Are we legally required to offer benefits to part-time employees?


Some laws require employers to offer certain benefits to part-time employees, yes. State and local laws vary and may require that benefits such as paid sick leave, short-term disability, or health insurance plans or premiums be offered to part-time employees. Employers will want to check the laws in every state where they employ workers to ensure compliance.

Some federal laws also require that benefits be offered to part-time employees:

The Affordable Care Act (ACA) requires employers to offer health insurance to employees working at least 30 hours per week (or 130 hours per month) to avoid paying penalties. See Identifying Full-time Employees.

Part-time employee eligibility to participate in a company's retirement plan must comply with the Employee Retirement Income Security Act (ERISA) "1,000-hour rule." Employees who have completed 1,000 hours of service in a 12-month period are eligible to participate in any retirement plan that is offered to other employees. This requirement applies to both full-time and part-time employees. See FAQs about Retirement Plans and ERISA.
For plan years beginning after Dec. 31, 2020, the Setting Every Community Up for Retirement Enhancement (SECURE) Act of 2019 requires employers to allow long-term part-time workers to make elective deferrals to the employer-sponsored 401(k) plan, except in the case of collectively bargained plans. Eligible employees will have completed at least 500 hours of service each year for three consecutive years and are age 21 or older. Years of service prior to 2021 do not have to be counted; however, employers may choose to have more generous eligibility rules. 

Executive Order 13706, Establishing Paid Sick Leave for Federal Contractors, requires certain contractors to provide paid sick leave to all covered employees, including part-time workers.

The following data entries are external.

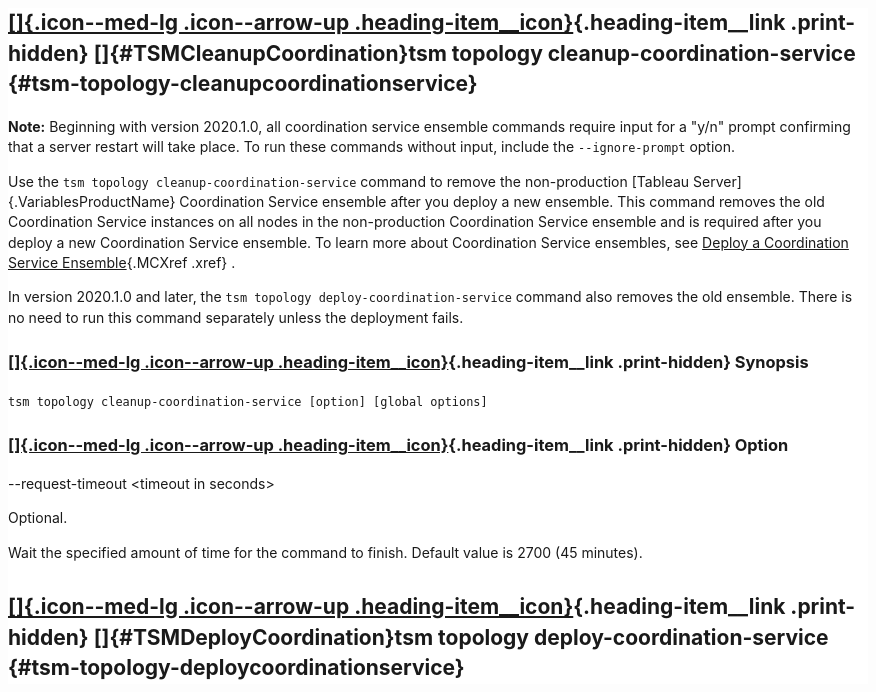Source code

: <div>

[[]{.icon--med-lg .icon--arrow-up .heading-item__icon}](https://help.tableau.com/current/server/en-us/cli_topology_tsm.htm#){.heading-item__link .print-hidden} []{#TSMCleanupCoordination}tsm topology cleanup-coordination-service {#tsm-topology-cleanupcoordinationservice}
------------------------------------------------------------------------------------------------------------------------------------------------------------------------------------------------------------------------------------

</div>

**Note:** Beginning with version 2020.1.0, all coordination service
ensemble commands require input for a \"y/n\" prompt confirming that a
server restart will take place. To run these commands without input,
include the `--ignore-prompt` option.

Use the `tsm topology cleanup-coordination-service` command to remove
the non-production [Tableau Server]{.VariablesProductName} Coordination
Service ensemble after you deploy a new ensemble. This command removes
the old Coordination Service instances on all nodes in the
non-production Coordination Service ensemble and is required after you
deploy a new Coordination Service ensemble. To learn more about
Coordination Service ensembles, see [Deploy a Coordination Service
Ensemble](https://help.tableau.com/current/server/en-us/distrib_ha_zk.htm){.MCXref
.xref} .

In version 2020.1.0 and later, the
`tsm topology deploy-coordination-service` command also removes the old
ensemble. There is no need to run this command separately unless the
deployment fails.

<div>

### [[]{.icon--med-lg .icon--arrow-up .heading-item__icon}](https://help.tableau.com/current/server/en-us/cli_topology_tsm.htm#){.heading-item__link .print-hidden} Synopsis

</div>

`tsm topology cleanup-coordination-service [option] [global options]`

<div>

### [[]{.icon--med-lg .icon--arrow-up .heading-item__icon}](https://help.tableau.com/current/server/en-us/cli_topology_tsm.htm#){.heading-item__link .print-hidden} Option

</div>

\--request-timeout \<timeout in seconds\>

Optional.

Wait the specified amount of time for the command to finish. Default
value is 2700 (45 minutes).

<div>

[[]{.icon--med-lg .icon--arrow-up .heading-item__icon}](https://help.tableau.com/current/server/en-us/cli_topology_tsm.htm#){.heading-item__link .print-hidden} []{#TSMDeployCoordination}tsm topology deploy-coordination-service {#tsm-topology-deploycoordinationservice}
----------------------------------------------------------------------------------------------------------------------------------------------------------------------------------------------------------------------------------
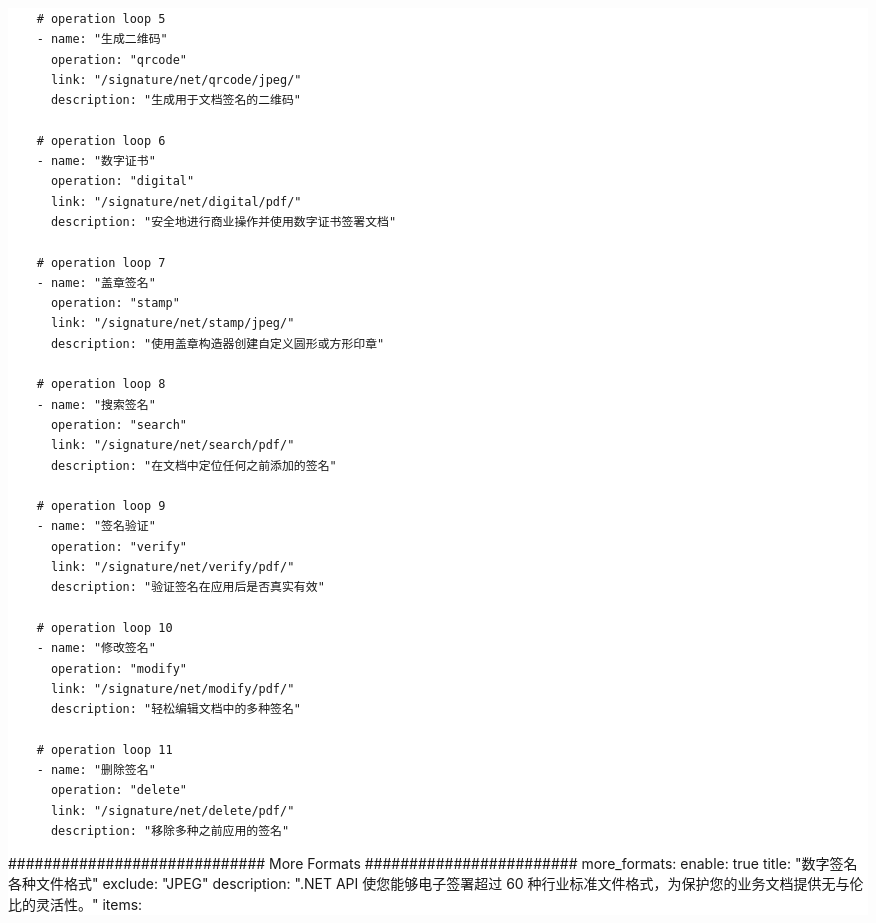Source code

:         # operation loop 5
        - name: "生成二维码"
          operation: "qrcode"
          link: "/signature/net/qrcode/jpeg/"
          description: "生成用于文档签名的二维码"
          
        # operation loop 6
        - name: "数字证书"
          operation: "digital"
          link: "/signature/net/digital/pdf/"
          description: "安全地进行商业操作并使用数字证书签署文档"

        # operation loop 7
        - name: "盖章签名"
          operation: "stamp"
          link: "/signature/net/stamp/jpeg/"
          description: "使用盖章构造器创建自定义圆形或方形印章"
          
        # operation loop 8
        - name: "搜索签名"
          operation: "search"
          link: "/signature/net/search/pdf/"
          description: "在文档中定位任何之前添加的签名"
          
        # operation loop 9
        - name: "签名验证"
          operation: "verify"
          link: "/signature/net/verify/pdf/"
          description: "验证签名在应用后是否真实有效"
          
        # operation loop 10
        - name: "修改签名"
          operation: "modify"
          link: "/signature/net/modify/pdf/"
          description: "轻松编辑文档中的多种签名"
          
        # operation loop 11
        - name: "删除签名"
          operation: "delete"
          link: "/signature/net/delete/pdf/"
          description: "移除多种之前应用的签名"
          
############################# More Formats ########################
more_formats:
    enable: true
    title: "数字签名各种文件格式"
    exclude: "JPEG"
    description: ".NET API 使您能够电子签署超过 60 种行业标准文件格式，为保护您的业务文档提供无与伦比的灵活性。"
    items: 
          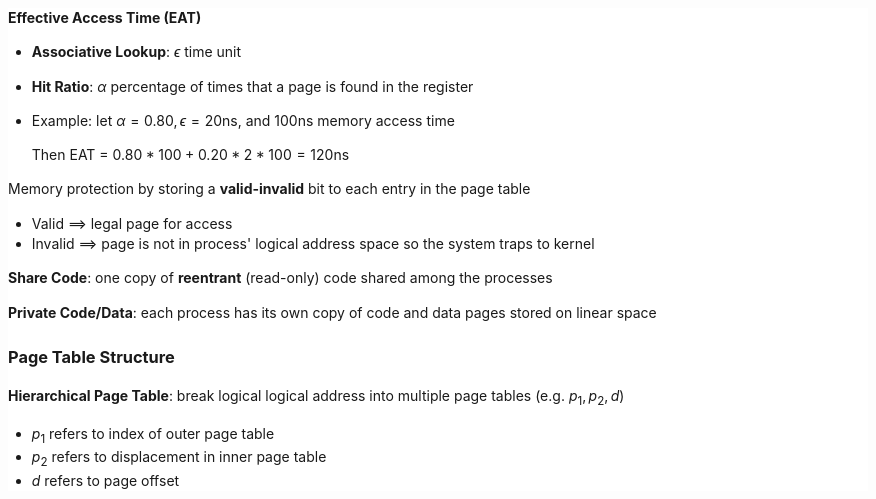 **Effective Access Time (EAT)**

- **Associative Lookup**: $\epsilon$ time unit
- **Hit Ratio**: $\alpha$ percentage of times that a page is found in the register
- Example: let $\alpha = 0.80, \epsilon = 20$ns, and $100$ns memory access time

    Then EAT = $0.80 * 100 + 0.20 * 2 * 100 = 120$ns

Memory protection by storing a **valid-invalid** bit to each entry in the page table

- Valid $\implies$ legal page for access
- Invalid $\implies$ page is not in process' logical address space so the system traps to kernel

**Share Code**: one copy of **reentrant** (read-only) code shared among the processes

**Private Code/Data**: each process has its own copy of code and data pages stored on linear space

### Page Table Structure

**Hierarchical Page Table**: break logical logical address into multiple page tables (e.g. $p_1 , p_2, d$)

- $p_1$ refers to index of outer page table
- $p_2$ refers to displacement in inner page table
- $d$ refers to page offset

Both the Service Contract Act (SCA) and the Davis Bacon and Related Acts (DBA) require covered federal contractors to provide certain fringe benefits (or monetary equivalents where allowed) to all employees.

Outside of state or federal requirements, eligibility for voluntary benefits is at the discretion of the employer. Policies should be very clear on what benefits are offered to full-time versus part-time employees and what the eligibility requirements are for these benefits (number of hours, types of benefits, etc.) Policies should be administered in a fair and consistent manner.

Further, there are mandated employee benefits such as unemployment and workers' compensation insurance that may be required under state law for all employees.